A reconstrução gerada no último ciclo será utilizada como referência inicial para posterior refinamento. Finalmente, execute a reconstrução 3D com refinamento iterativo usando o mapa de densidade 3D gerado pelo I-H-R-S-R como referência inicial para refinamento adicional durante o refinamento. A simetria helicoidal é fixada na rotação entre as subunidades e a elevação axial, que são determinadas a partir do procedimento I-H-R-S-R.
Em seguida, determine o desfoque e o astigmatismo presentes na micrografia usando os programas CTF find three e CTF tilt usando programas de aranha denominados FT e mu multiplicam segmentos de partículas pela função de transferência de contraste. O CTF abreviado realiza a correspondência de projeção comparando as projeções dos volumes de referência com as imagens corrigidas pelo CTF usando o alinhamento de múltiplas referências. A variação no ângulo de inclinação fora da planície é limitada a mais ou menos 10 graus e amostrada em etapas de um grau introduz restrições como altos coeficientes de correlação em ângulos lisos próximos a zero graus ou 180 graus e deslocamentos X limitados.
Para os parâmetros de alinhamento de cada segmento, inclua na reconstrução apenas os segmentos que satisfazem as restrições. Após cada ciclo de refinamento iterativo, uma reconstrução 3D é gerada usando projeção reversa e dividida por alguns sobre o CTF ao quadrado que impõe a simetria helicoidal para gerar um volume de simetrias. O refinamento iterativo é encerrado quando não ocorre nenhuma melhoria adicional na resolução da nova reconstrução 3D.
Um único conjunto de capsídeo HIV um, um tubo 92 e, foi encaixotado e sua transformada de Fourier é calculada para indexação helicoidal dos dois raios, os números das linhas da camada e os raios de amplitude máxima para as linhas da camada um zero e zero um foram determinados. Os valores finais de menos 12 e 11 foram então calculados para um zero e zero um, respectivamente, com uma distância de repetição de 5195,48 angstroms. A simetria do parafuso do tubo foi determinada como delta Z igual a 6,81 angstroms e delta cinco igual a 328,88 graus, delta Z e delta cinco foram refinados para 7,13 angstroms e 328,86 graus usando I-H-R-S-R e uma reconstrução inicial foi gerada após 10 ciclos iterativos.

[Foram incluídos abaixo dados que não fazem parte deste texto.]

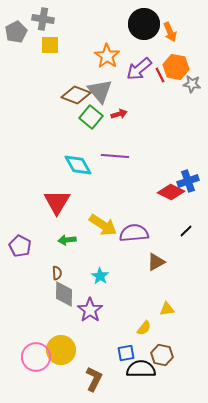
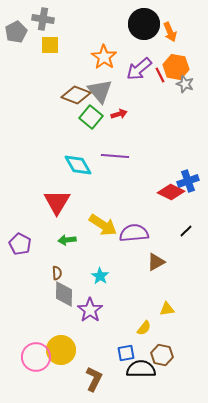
orange star: moved 3 px left, 1 px down
gray star: moved 7 px left; rotated 12 degrees clockwise
purple pentagon: moved 2 px up
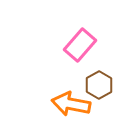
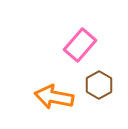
orange arrow: moved 17 px left, 7 px up
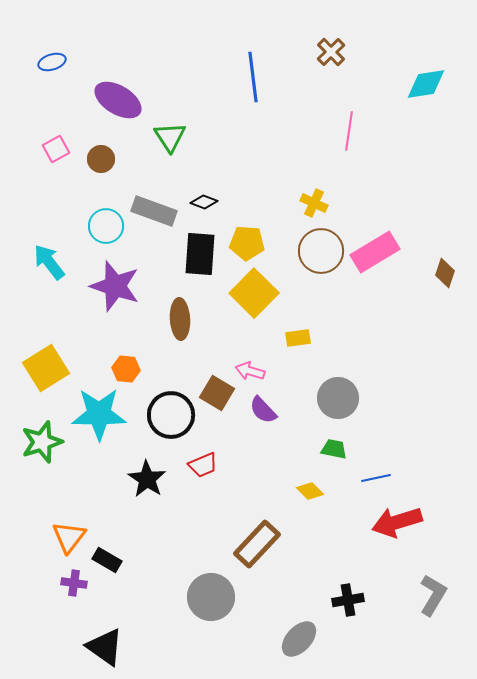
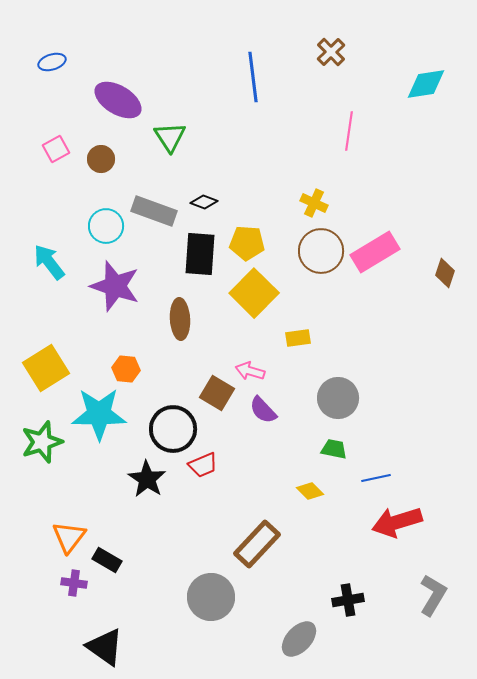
black circle at (171, 415): moved 2 px right, 14 px down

A reconstrução final após o refinamento iterativo melhorou significativamente o mapa de densidade em relação ao modelo inicial calculado com I-H-R-S-R. O mapa de densidade dos tubos de montagem do capsídeo é exibido como três fatias ortogonais paralelas ao eixo do tubo e próximas à superfície, perpendiculares ao eixo do tubo e paralelas e através do eixo do tubo. A estrutura exibida resulta da renderização da superfície do mapa de densidade 3D contornado em 1,8 Sigma envolvendo 100% do volume.
Depois de assistir a este vídeo, você deve ter uma compreensão muito boa de como obter uma estrutura 3D de molécula montada aliada usando microscopia eletrônica de corvo.
Este artigo descreve um método para obter uma estrutura tridimensional (3D) de moléculas montadas helicoidalmente usando microscopia crioeletrônica. O protocolo ilustra o procedimento detalhado de reconstrução 3D para alcançar um mapa de densidade usando montagens de capsídeo HIV-1.